Suas tarefas →
a - Transcreva do texto sobre a Avenida Sete o trecho que começa em "Ao escrever sobre" e segue até "cabelereiros e outros.".
b - Segundo o texto sobre a Avenida Sete, qual é o preço do leque grande com a marca do arco-íris?
c - Prossiga o texto sobre os trabalhadores da Avenida Sete a partir da última frase apresentada.

═══ Texto da página

Cito isso como exemplo e não como desabafo. Até porque, desabafar, protestar, denunciar e outros verbos, que são as marcas dos jornalistas não adiante muita coisa ou nada. A sociedade brasileira chegou a tal ponto que os poderosos desconsideram quaisquer erros e tocam o barco como eles querem: atropelam as leis e governam ao sabor de suas vontades, perdoam os corruptos, prendem, soltam, aumentam impostos e assim por diante.
Ao escrever sobre a “Alma da Avenida Sete” verificamos com mais detalhes o distanciamento que há entre o povo e ‘nosotros’ – a classe média - e as autoridades. E ficamos admirados como é possível sobreviver praticando algumas profissões que nem nomes específicos têm e esses profissionais são chamados de “vendedores”, “ambulantes” e/ou “camelôs” e há prestadores de serviços tais como relojoeiros, medidoras de pressão arterial, amoladores de alicates, engraxates de sapatos, doceiros, técnicos em consertos de celulares e óculos, panfletistas, locutores, manicures, cabelereiros e outros.
Vou dar um exemplo de algo que parece até surreal: tem um cidadão que vende mapas. Creio que seja a atividades mais difícil que existe na face da terra. Vender comidas na avenida, vá lá. As pessoas que transitam e passam parte do dia na Sete, em compras ou lazer, sentem fome e compram uma “quentinha” a R$8,00 ou um acarajé a R$4,00 e “matam a fome”, como se diz no popular. Mapa, no entanto, não ameniza a fome, não é um sapato ou uma bermuda que servem para acomodar os pés e vestimenta esportiva; não é uma cestinha de morangos nem um sutiã.
Ultimamente apareceu um camarada vendendo leques a R$25,00 (o grande) e R$10,00 (o pequeno) com a marca do arco íris (LGBT) e outros modelos e com esse calor da capital baiana, justifica-se. Há uma senhora que, há anos, tira pressão arterial das pessoas na Piedade. Também se justifica. E há, ao lado das Paulinas livraria o vendedor de alféles e bombons artesanais de mel. Eu mesmo, adoro-os e sou cliente. E há “tio” – assim o chama – que tem a barraca mais sortida de miudezas que existe na Sete, de cadarços a rodas de carros de mão. Agora, vender mapas é, realmente, a mais difícil das atividades.

══════
═══ Dados de entrada

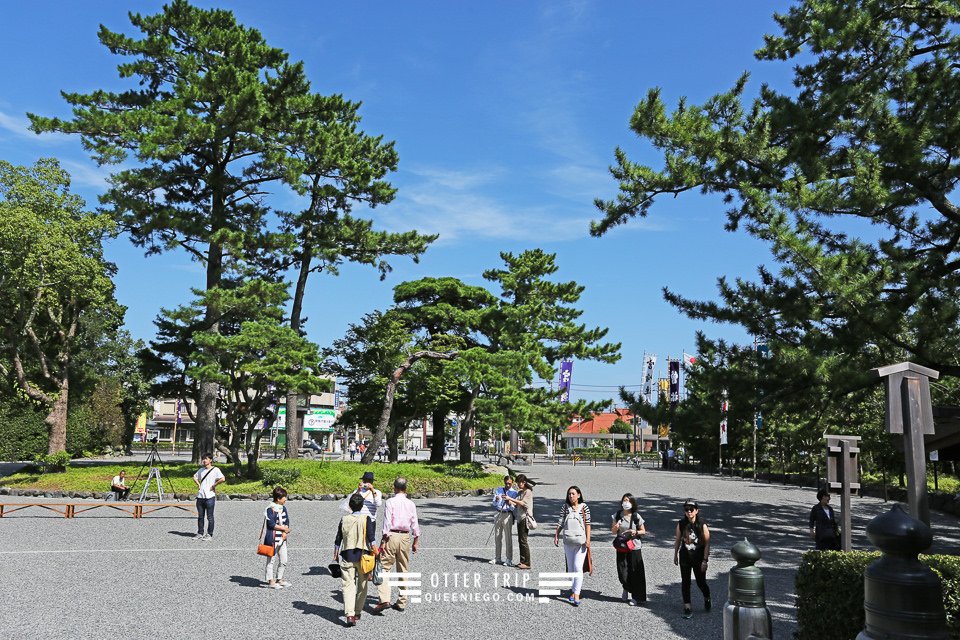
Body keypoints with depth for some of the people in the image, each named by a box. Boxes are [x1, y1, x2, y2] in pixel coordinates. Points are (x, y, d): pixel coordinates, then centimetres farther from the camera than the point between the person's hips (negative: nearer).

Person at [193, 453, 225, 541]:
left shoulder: (215, 470, -7)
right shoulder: (201, 470, 14)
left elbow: (223, 479, -20)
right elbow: (194, 477, 31)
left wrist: (214, 485, -14)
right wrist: (198, 484, 14)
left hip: (210, 497, -6)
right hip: (200, 496, 6)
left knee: (210, 517, 0)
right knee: (200, 516, 12)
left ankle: (209, 534, 6)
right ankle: (200, 533, 20)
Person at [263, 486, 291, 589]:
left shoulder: (283, 508, 10)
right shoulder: (270, 509, -13)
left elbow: (287, 522, 8)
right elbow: (271, 524, -19)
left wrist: (285, 533, -8)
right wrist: (283, 528, -10)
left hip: (282, 538, 8)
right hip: (272, 539, -8)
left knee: (283, 560, 13)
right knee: (272, 559, 0)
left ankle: (279, 579, 26)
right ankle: (271, 581, 8)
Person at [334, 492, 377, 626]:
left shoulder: (344, 519, 3)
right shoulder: (366, 519, -4)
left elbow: (338, 540, 8)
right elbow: (371, 539, -9)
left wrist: (335, 555, 18)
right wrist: (374, 551, -1)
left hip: (347, 555, 1)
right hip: (362, 555, -1)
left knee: (348, 585, -2)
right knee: (362, 585, 15)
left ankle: (349, 614, -17)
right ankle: (357, 613, 24)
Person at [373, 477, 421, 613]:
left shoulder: (390, 502, -7)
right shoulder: (411, 504, 6)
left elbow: (387, 522, -11)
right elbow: (415, 524, 7)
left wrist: (384, 540, -8)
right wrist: (416, 541, 15)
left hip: (392, 536, -4)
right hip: (405, 537, 4)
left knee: (384, 568, -2)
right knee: (403, 570, 12)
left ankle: (384, 599, -17)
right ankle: (401, 602, 16)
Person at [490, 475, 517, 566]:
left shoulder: (514, 493, -1)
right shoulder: (499, 490, 10)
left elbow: (512, 508, -9)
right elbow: (494, 504, 5)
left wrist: (508, 500, -27)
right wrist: (496, 499, -16)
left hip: (507, 515, -4)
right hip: (498, 514, 4)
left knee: (508, 537, -5)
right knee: (497, 537, 10)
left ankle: (509, 560, -1)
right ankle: (498, 558, 20)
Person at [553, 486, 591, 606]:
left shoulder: (584, 507, -2)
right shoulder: (565, 506, 7)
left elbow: (587, 524, -3)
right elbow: (560, 522, 8)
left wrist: (588, 539, -9)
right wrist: (556, 535, 4)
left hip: (580, 541, -4)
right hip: (568, 541, 4)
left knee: (578, 568, -10)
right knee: (570, 568, 12)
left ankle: (576, 595, -10)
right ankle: (573, 590, 25)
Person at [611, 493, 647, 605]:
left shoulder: (636, 517, -6)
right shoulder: (617, 515, 0)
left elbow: (643, 531, 4)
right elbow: (613, 532, 7)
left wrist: (636, 532, -16)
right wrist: (616, 527, -15)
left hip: (634, 548, -2)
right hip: (621, 548, 2)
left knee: (635, 573, 1)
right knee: (622, 572, 3)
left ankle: (636, 597, 15)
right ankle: (627, 588, 35)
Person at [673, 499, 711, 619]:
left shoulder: (702, 525, -15)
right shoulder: (681, 524, -6)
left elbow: (707, 543, -11)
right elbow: (678, 540, 7)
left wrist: (705, 560, -12)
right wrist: (675, 555, 11)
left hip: (698, 558, -2)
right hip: (684, 557, 2)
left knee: (701, 582, 9)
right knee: (685, 582, 5)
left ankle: (707, 598, 40)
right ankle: (687, 607, 15)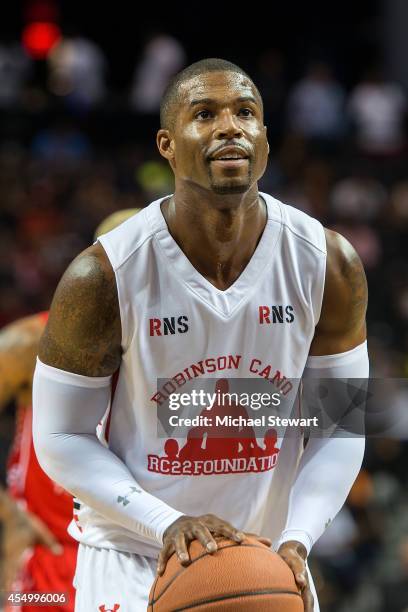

══════

Respostas do exercício →
a -
Ao escrever sobre a “Alma da Avenida Sete” verificamos com mais detalhes o distanciamento que há entre o povo e ‘nosotros’ – a classe média - e as autoridades. E ficamos admirados como é possível sobreviver praticando algumas profissões que nem nomes específicos têm e esses profissionais são chamados de “vendedores”, “ambulantes” e/ou “camelôs” e há prestadores de serviços tais como relojoeiros, medidoras de pressão arterial, amoladores de alicates, engraxates de sapatos, doceiros, técnicos em consertos de celulares e óculos, panfletistas, locutores, manicures, cabelereiros e outros.

b - R$25,00.

c -
Outro dia perguntei ao vendedor como ele conseguiria sobreviver vendendo os tais mapas do Brasil. Ele me disse que era difícil, mas vendia. O vendedor tem uma deficiência nos pés e destacou que é uma pequena fonte de renda suplementar a sua aposentadoria de 1 SM ao mês. – Duro, né? -arguiu. – É, respondeu.
Os ambulantes, de uma forma geral, não gostam de conversar sobre suas vidas pessoais. Quando digo que sou escritor e estou fazendo um livro sobre a Avenida Sete, não sensibilizo. Uns se fecham mais ainda e outros respondem monossilabicamente. Eu já me acostumei com isso. Uma das técnicas que uso é comprar alguma coisa: uma boina, um cadarço, um molho de ervas, bombons, aí a conversa flui um pouco mais.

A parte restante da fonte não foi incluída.